With rapid technology advancements and an increasing number of cloud-based systems, the amount of data generated is bigger than ever before. Reports predict that global data storage will exceed 200 zettabytes by 2025.
Why do we need to store such huge amounts of data?
To make life simpler! In the world of connected devices; where passwords rule everything from grocery shopping to business transactions; storing log data is a necessity. Be it IoT and mobile devices, or applications, cloud infrastructures, servers, and microservices that have helped us improve customer experience and eased operations in the cloud, behind the screen, ‘stored data’ is what does the magic.

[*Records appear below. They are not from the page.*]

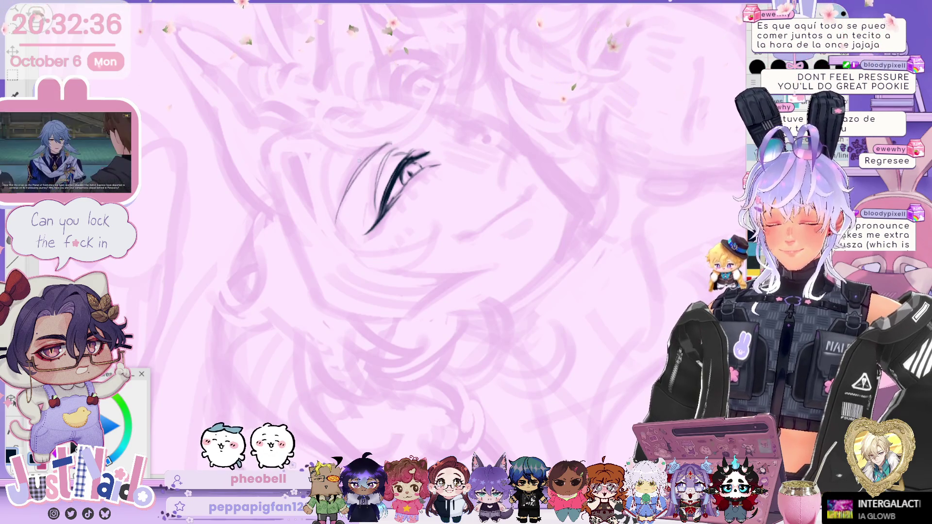
mouse_move(372, 147)
left_mouse_down()
mouse_move(333, 221)
mouse_move(346, 192)
left_mouse_up()
mouse_move(393, 141)
left_mouse_down()
mouse_move(360, 159)
mouse_move(341, 199)
left_mouse_up()
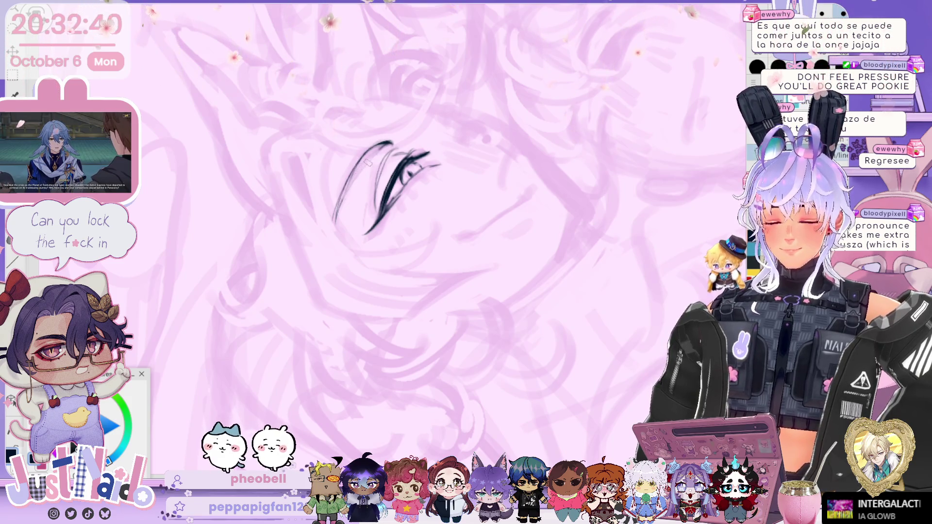
left_click_drag(384, 145, 333, 221)
left_click_drag(384, 148, 336, 218)
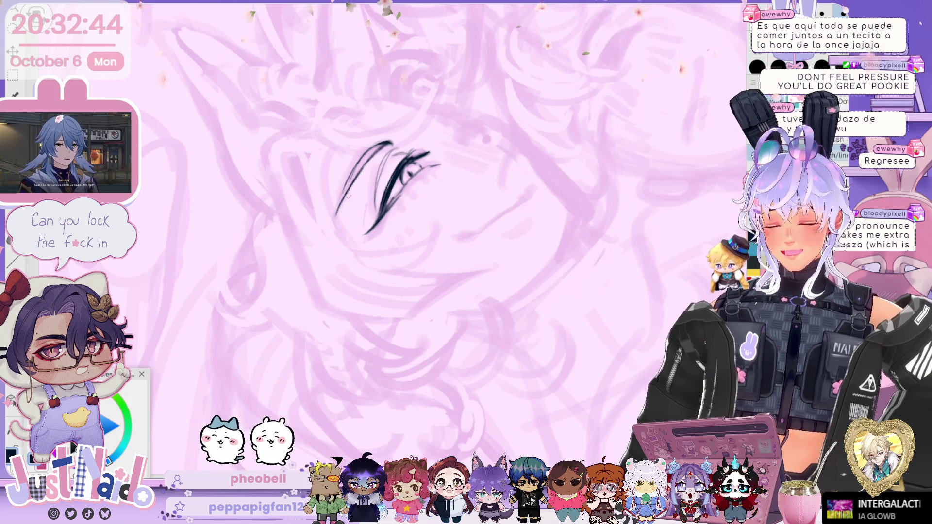
key("ctrl+z")
left_click_drag(358, 161, 335, 224)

Providing customized user experience, detecting threats proactively, making informed business decisions, or gaining a competitive advantage – all these have resulted in an explosive growth of machine-generated data, including logs and metrics like user transactions, sensor activity, customer and machine behavior, etc.
Where are we going?
By 2030, 7.5 billion people will be accessing and storing data on their digital devices and in the cloud
338 billion lines of new software code will be generated in 2025
The IoT market will reach 75 billion IoT devices by 2025
What does this mean?
The data contains operational intelligence for IT, security, and business and is therefore of immense value. Log analytics can help you gain value from this data by searching, analyzing, and visualizing machine data generated by your IT systems and technology infrastructure to gain operational insights. They can help you detect anomalous activity proactively, in real-time, and reactively during an incident-response event.
But huge amounts of network log data also mean security loopholes. In a world where thousands of layers get added to your IT infrastructure every day, knowing what is happening in your infrastructure is challenging.
Can centralized logging address this concern?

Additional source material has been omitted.